## Task goal
Using the material below, copy every line where "none" appears.

## Supplied material

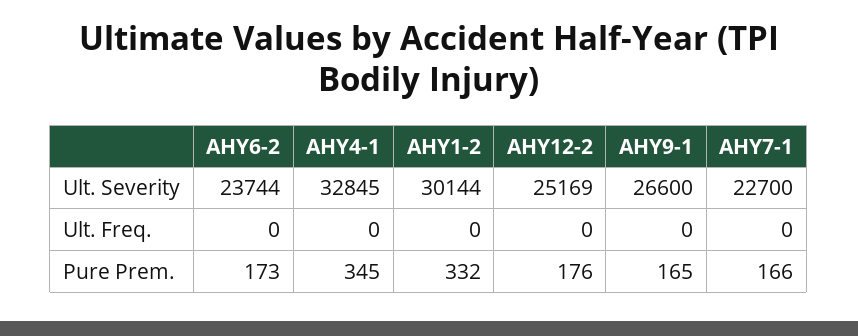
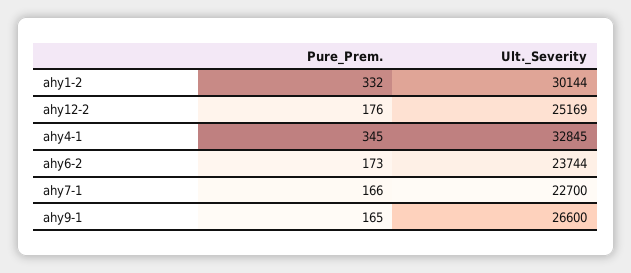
AHY6-2, Ult. Freq.: 0 -> none
AHY4-1, Ult. Freq.: 0 -> none
AHY1-2, Ult. Freq.: 0 -> none
AHY12-2, Ult. Freq.: 0 -> none
AHY9-1, Ult. Freq.: 0 -> none
AHY7-1, Ult. Freq.: 0 -> none

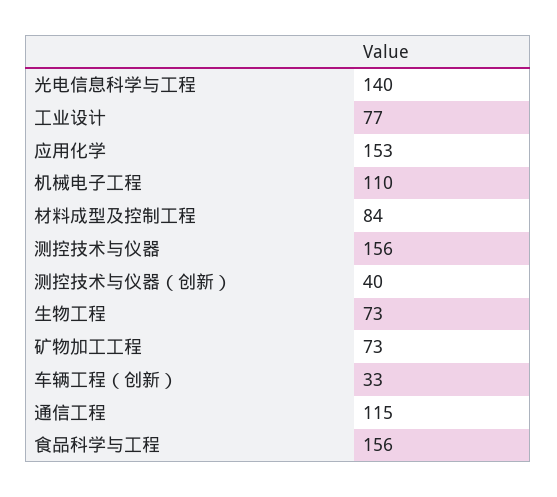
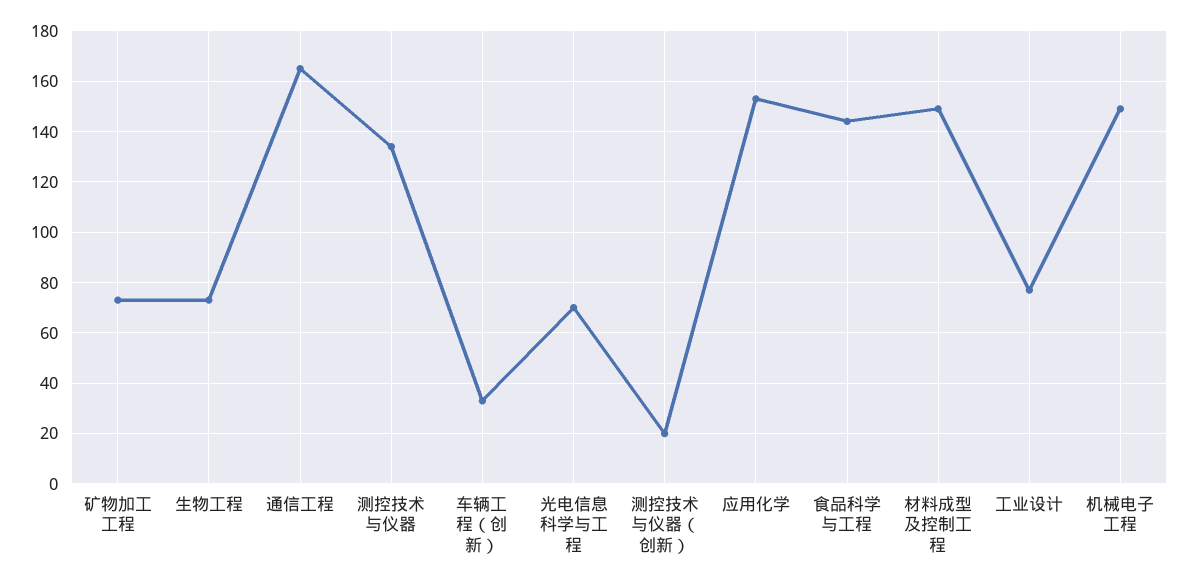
光电信息科学与工程: 140 -> 70
机械电子工程: 110 -> 150
材料成型及控制工程: 84 -> 150
测控技术与仪器: 156 -> 135
测控技术与仪器（创新）: 40 -> 20
通信工程: 115 -> 165
食品科学与工程: 156 -> 145

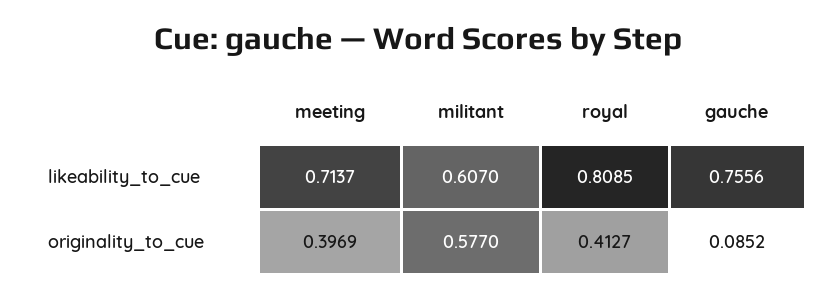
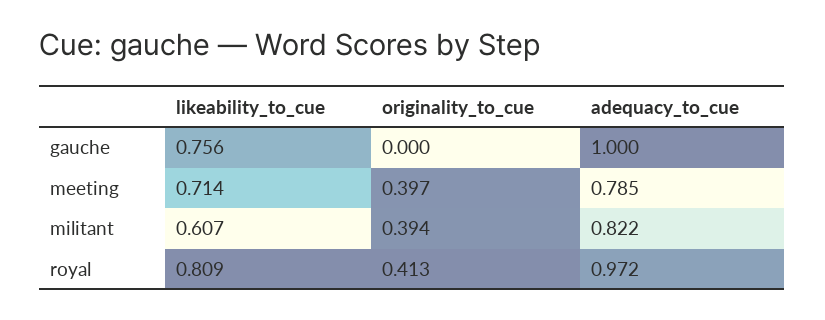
militant, originality_to_cue: 0.577 -> 0.394
gauche, originality_to_cue: 0.0852 -> 0
gauche, adequacy_to_cue: none -> 1
meeting, adequacy_to_cue: none -> 0.785
militant, adequacy_to_cue: none -> 0.822
royal, adequacy_to_cue: none -> 0.972

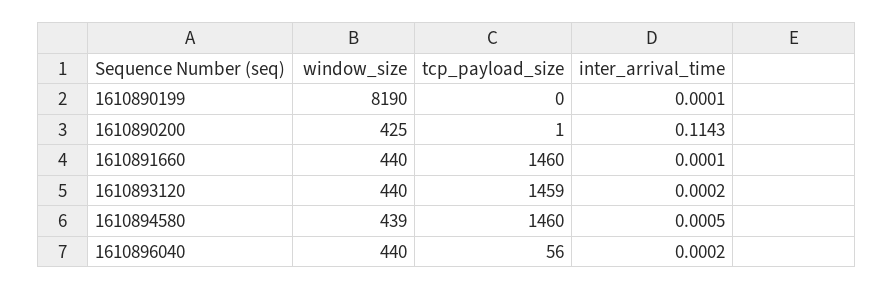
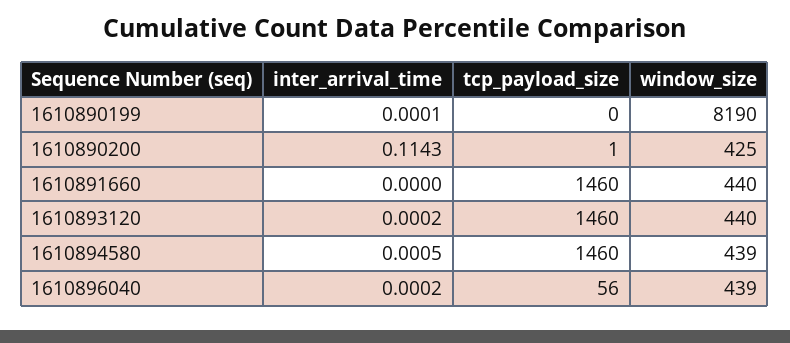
inter_arrival_time, 1610891660: 0.0001 -> 0
tcp_payload_size, 1610893120: 1459 -> 1460
window_size, 1610896040: 440 -> 439

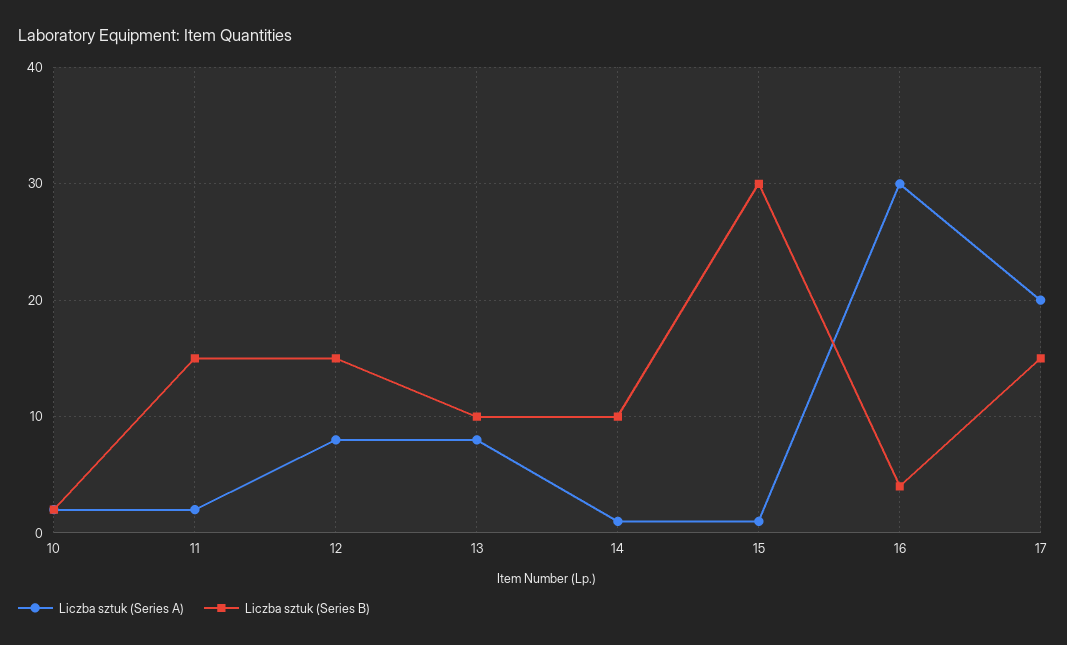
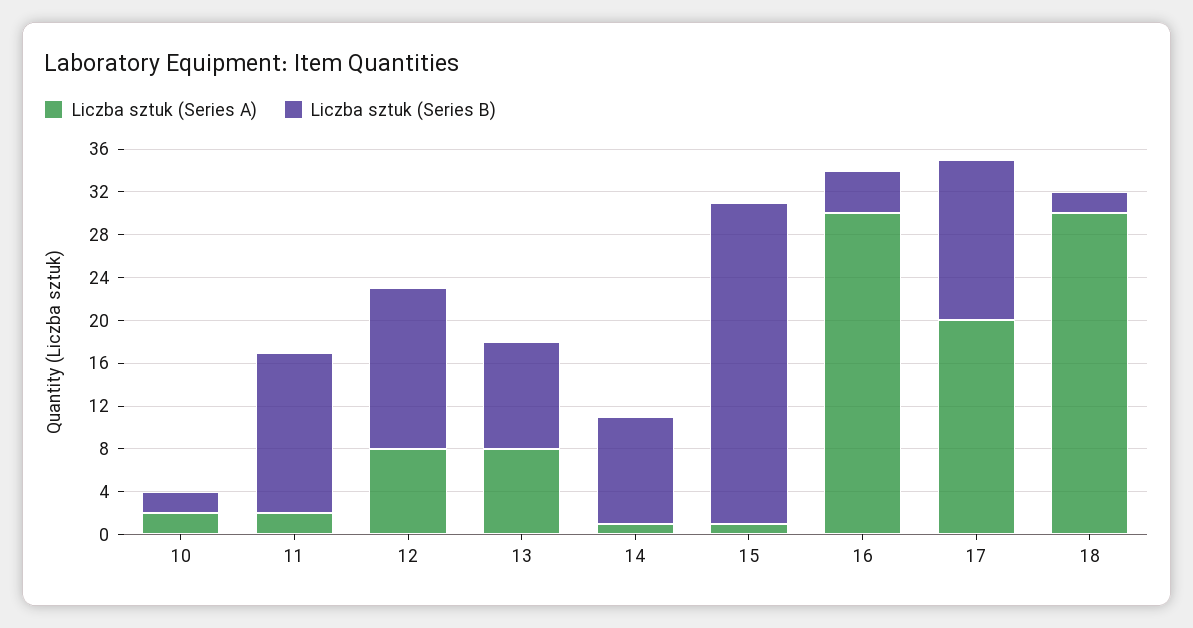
Liczba sztuk (Series A), 18: none -> 30
Liczba sztuk (Series B), 18: none -> 2

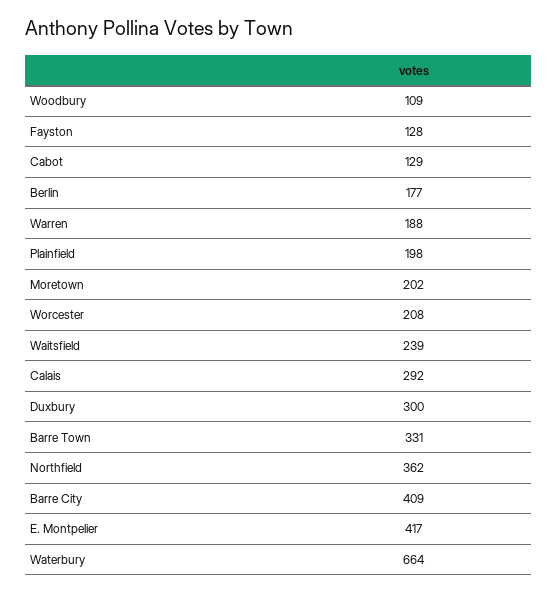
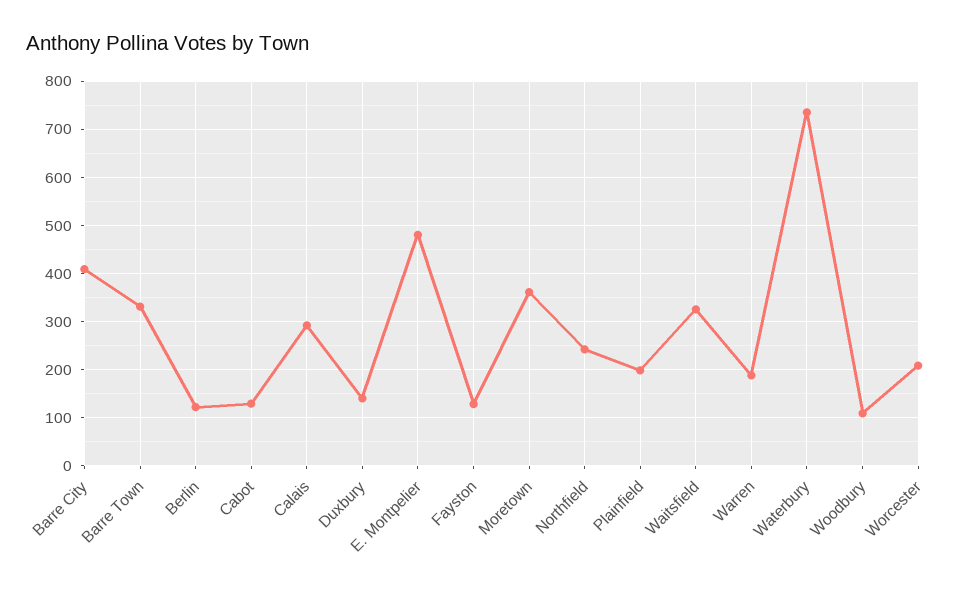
Berlin: 177 -> 120
Moretown: 202 -> 360
Waitsfield: 239 -> 320
Duxbury: 300 -> 140
Northfield: 362 -> 240
E. Montpelier: 417 -> 480
Waterbury: 664 -> 740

## Output for this exercise
AHY6-2, Ult. Freq.: 0 -> none
AHY4-1, Ult. Freq.: 0 -> none
AHY1-2, Ult. Freq.: 0 -> none
AHY12-2, Ult. Freq.: 0 -> none
AHY9-1, Ult. Freq.: 0 -> none
AHY7-1, Ult. Freq.: 0 -> none
gauche, adequacy_to_cue: none -> 1
meeting, adequacy_to_cue: none -> 0.785
militant, adequacy_to_cue: none -> 0.822
royal, adequacy_to_cue: none -> 0.972
Liczba sztuk (Series A), 18: none -> 30
Liczba sztuk (Series B), 18: none -> 2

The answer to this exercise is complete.